The characters incarcerated in an asylum - (l to r) Elijah Price (Samuel L. Jackson), Kevin Crumb (James McAvoy) and David Dunn (Bruce Willis) in Glass (2019)
The characters incarcerated in an asylum – (l to r) Elijah Price (Samuel L. Jackson), Kevin Crumb (James McAvoy) and David Dunn (Bruce Willis)

In the same way that Unbreakable was an anti-superhero film, Glass is in effect the anti-Avengers film. The superheroics remain relatively mundane, slightly more fantastic than they were in Unbreakable – some scenes with James McAvoy scuttling around on ceilings and Bruce Willis kicking down a metal door, or McAvoy and Willis throwing a table about, before reaching a climax with the two of them punching each other around outside the hospital.

This is notable in contrast to the way MCU handles things – the fight scenes here never get too fantastical or reliant on effects, in fact could easily pass muster in a regular action film. There’s the threat of an attack on the opening of a building but where Marvel might well have a tense countdown as the heroes fight before reaching a massive explosion raining debris everywhere, all of this only takes place off-screen and the bomb is never detonated.

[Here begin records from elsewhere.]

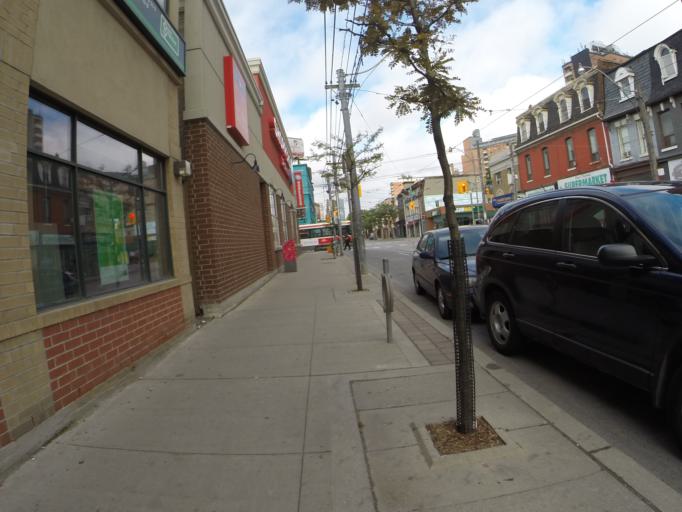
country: CA
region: Ontario
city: Toronto
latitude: 43.6562
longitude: -79.3622
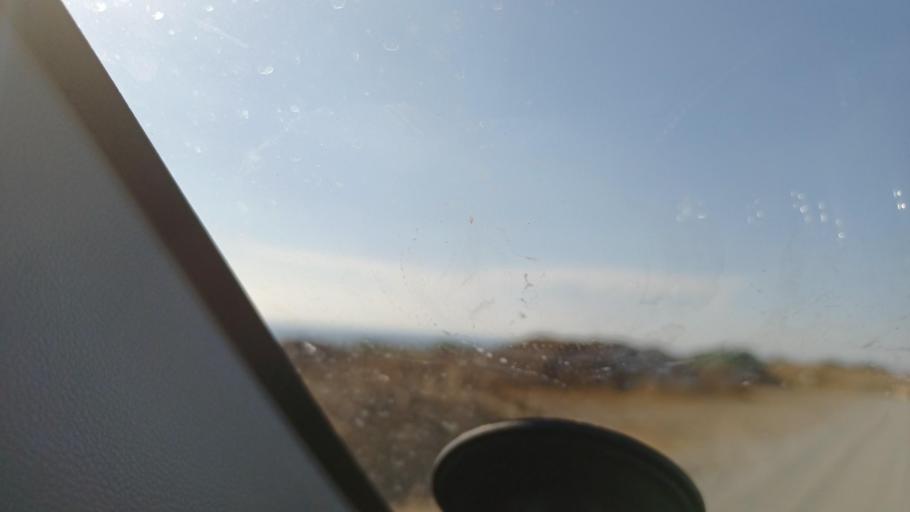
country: CY
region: Pafos
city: Mesogi
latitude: 34.7350
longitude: 32.5494
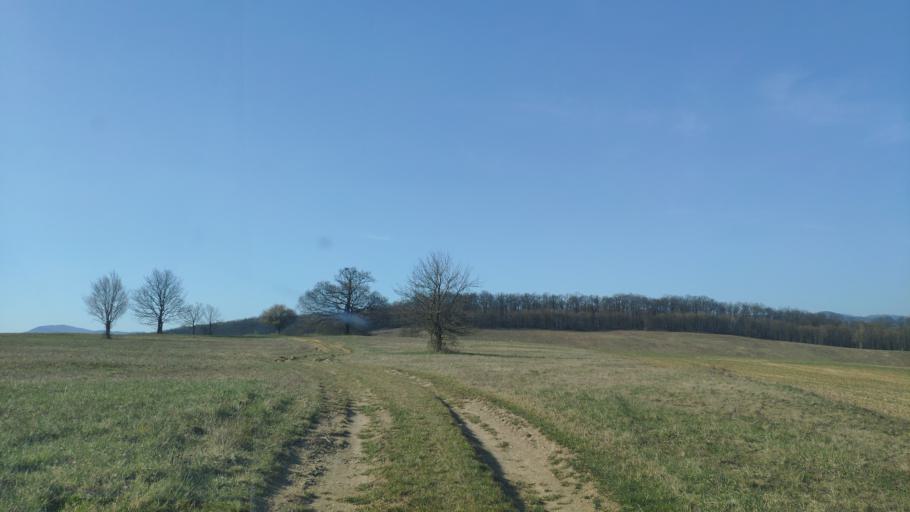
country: SK
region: Banskobystricky
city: Revuca
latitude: 48.5501
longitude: 20.2682
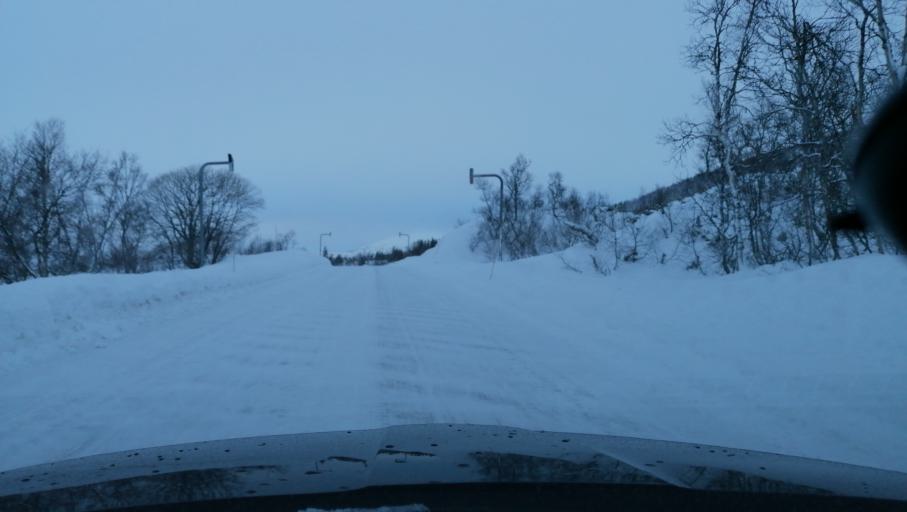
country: NO
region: Aust-Agder
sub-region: Bykle
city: Hovden
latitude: 59.6357
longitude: 7.4538
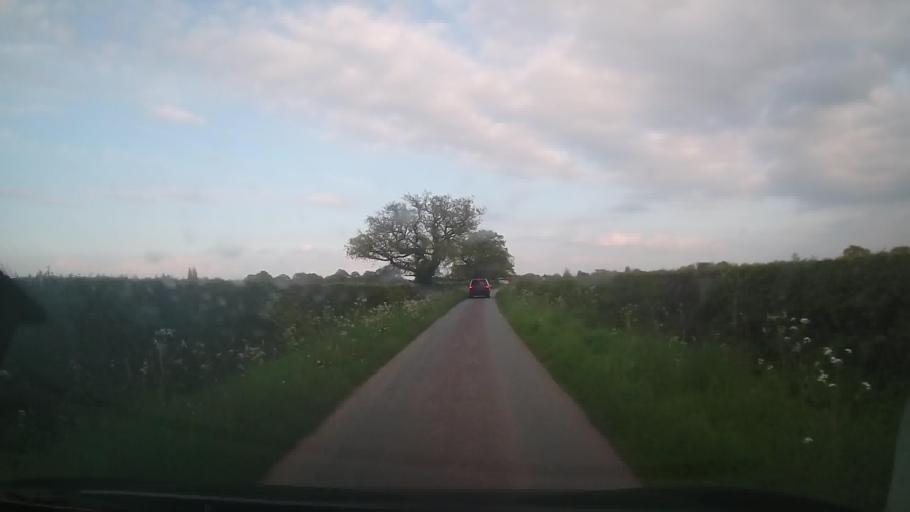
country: GB
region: England
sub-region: Shropshire
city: Ellesmere
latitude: 52.9313
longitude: -2.8410
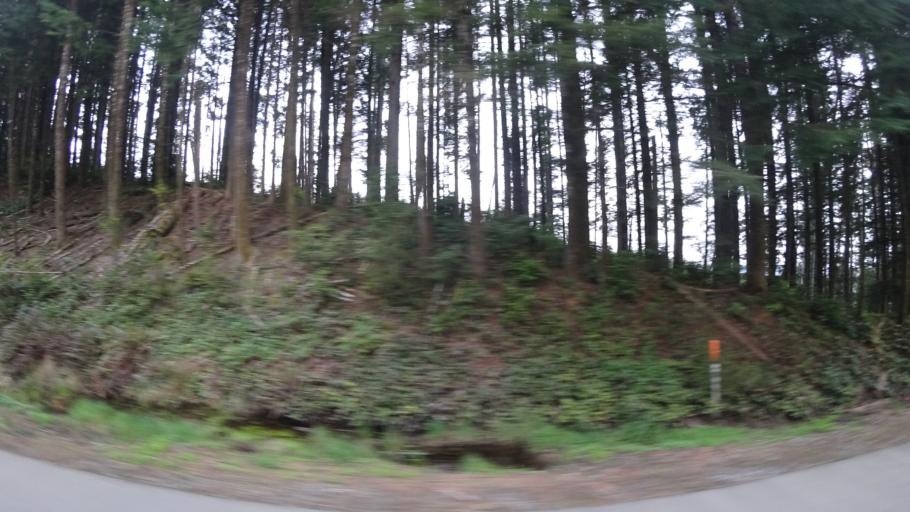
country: US
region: Oregon
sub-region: Coos County
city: Barview
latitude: 43.2442
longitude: -124.2878
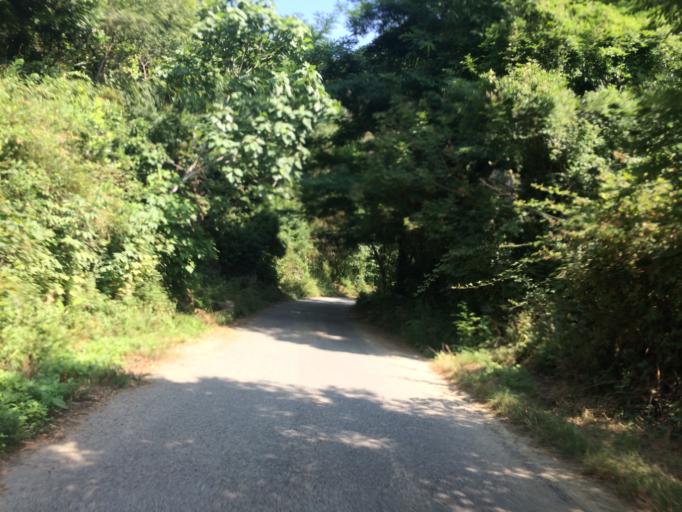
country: IT
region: Liguria
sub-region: Provincia di Genova
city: Sciarborasca
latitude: 44.4049
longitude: 8.5758
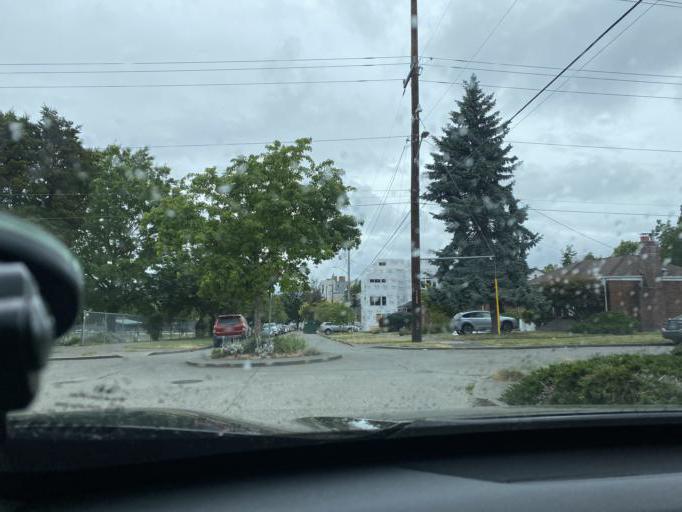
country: US
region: Washington
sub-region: King County
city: Seattle
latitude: 47.6679
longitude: -122.3683
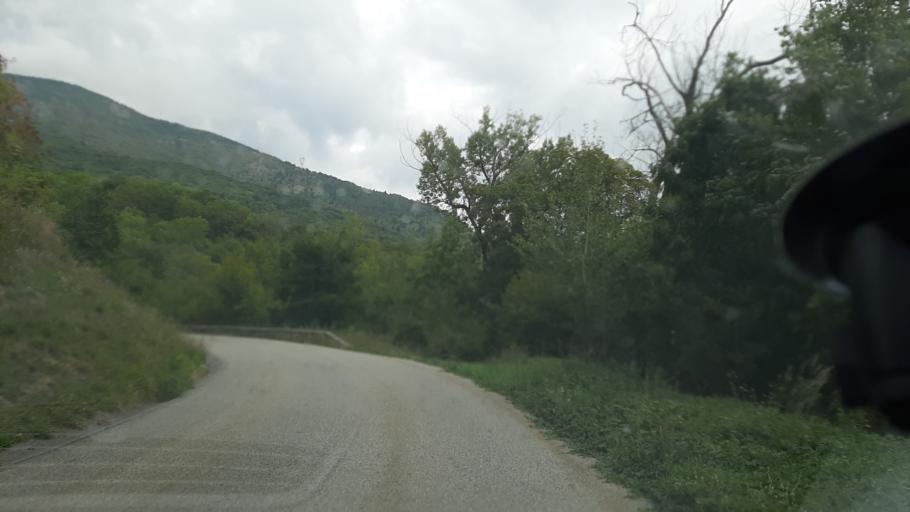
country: FR
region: Rhone-Alpes
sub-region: Departement de la Savoie
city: Saint-Michel-de-Maurienne
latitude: 45.2316
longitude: 6.4613
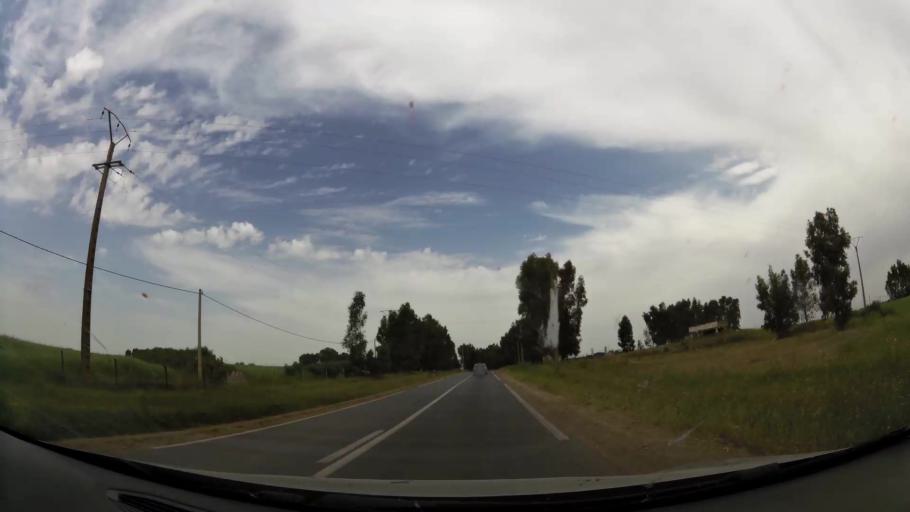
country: MA
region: Rabat-Sale-Zemmour-Zaer
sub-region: Khemisset
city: Tiflet
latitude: 33.8715
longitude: -6.2778
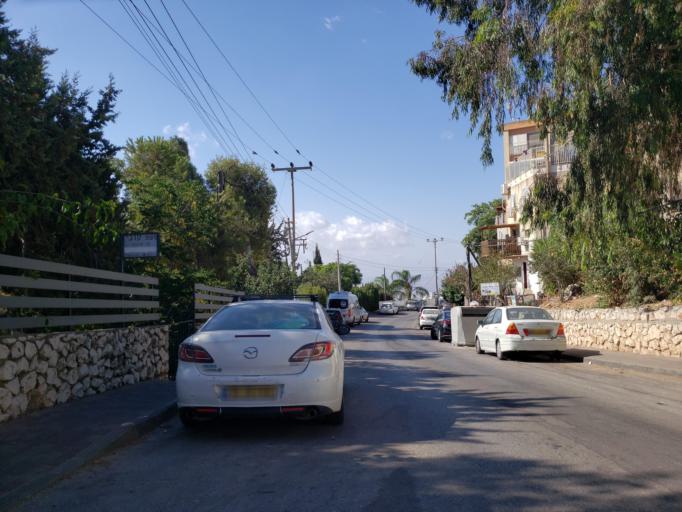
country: IL
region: Northern District
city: Safed
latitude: 32.9575
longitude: 35.5005
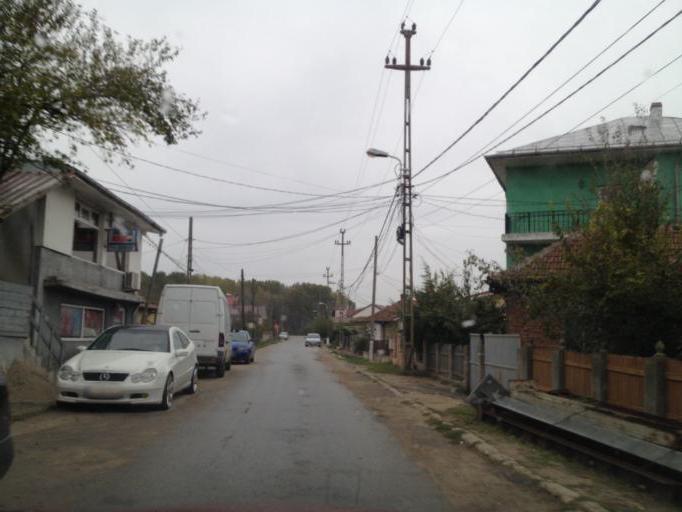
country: RO
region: Dolj
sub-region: Municipiul Craiova
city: Mofleni
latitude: 44.2988
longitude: 23.7577
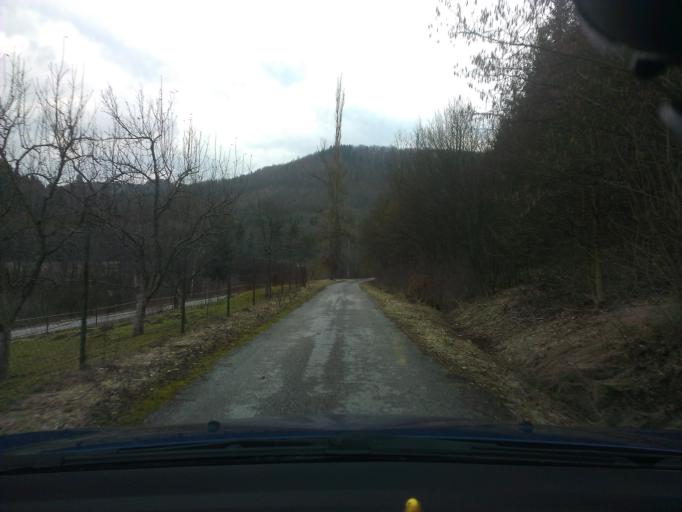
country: SK
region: Banskobystricky
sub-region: Okres Banska Bystrica
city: Banska Stiavnica
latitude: 48.4569
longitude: 18.9353
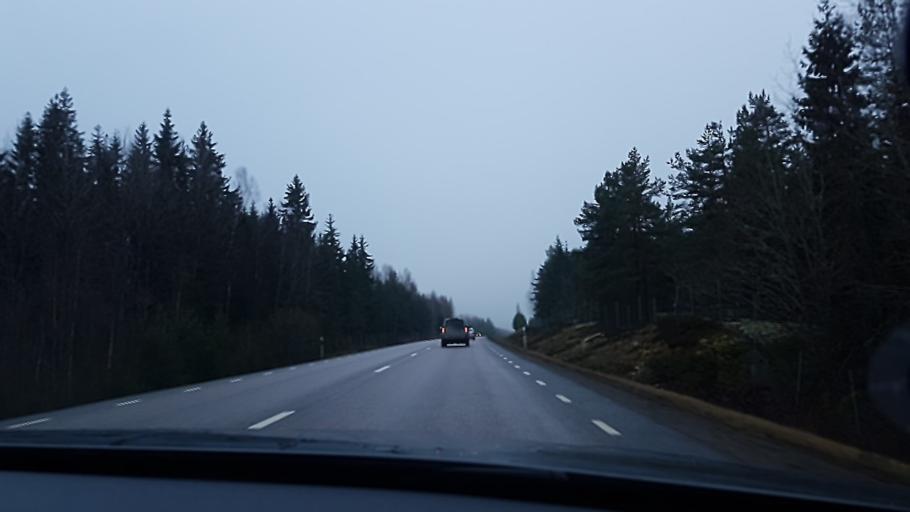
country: SE
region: Vaestra Goetaland
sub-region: Toreboda Kommun
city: Toereboda
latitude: 58.8250
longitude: 13.9879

For all that, Glass doesn’t quite work. Shyamalan’s mistake is to create a set-up that pairs Bruce Willis and James McAvoy off as nemeses only to have the showdown over and done with fairly early on and the two of them then incarcerated in an asylum for the bulk of the running time. Willis ends up being sidelined almost until the end of the film. James McAvoy ends up dominating the show with a series of rapid change flips between personalities but even then you feel like he is not used to his best advantage. Samuel L. Jackson does emerge as an evil genius in the later stages of the film but again you wish he had been given more to do.

A rampaging Kevin Crumb as The Beast (James McAvoy) in Glass (2019)
A rampaging Kevin Crumb as The Beast (James McAvoy)

Instead of allowing the characters to come out and shine, Shyamalan gives us Sarah Paulson who introduces herself as a psychiatrist who specialises in treating the delusion that people are superheroes – although the film does nothing to establish why this seems to be such a widespread delusion that you need experts in the field. Nor exactly do you think some of her methodology, which includes blasting patients with high-pressure hoses, inducing rapid flipping of multiple personalities with stroboscopic lighting and conducting experimental neurosurgery, would exactly be techniques recommended by the American Diagnostic and Statistical Manual.

After her introduction, the middle of the film drags down into a series of scenes where she tries to convince Willis, McAvoy and Jackson that being a superhero is a delusion. (In the case of McAvoy, he actually has to be convinced that he believes he is a superpowered character first before being convinced it is a delusion). This is following on from Unbreakable and its rendering the superhero in kitchen sink realism. However, this idea of the existential superhero doesn’t quite inspire – Shyamalan’s philosophical musings are not where we want the film to go, what we want is to see Bruce Willis, James McAvoy and Samuel L. Jackson battling it out rather than imprisoned in an asylum and being taught to doubt their own existence. The result ends up neither being as epic nor as interesting as Shyamalan seems to want it to be.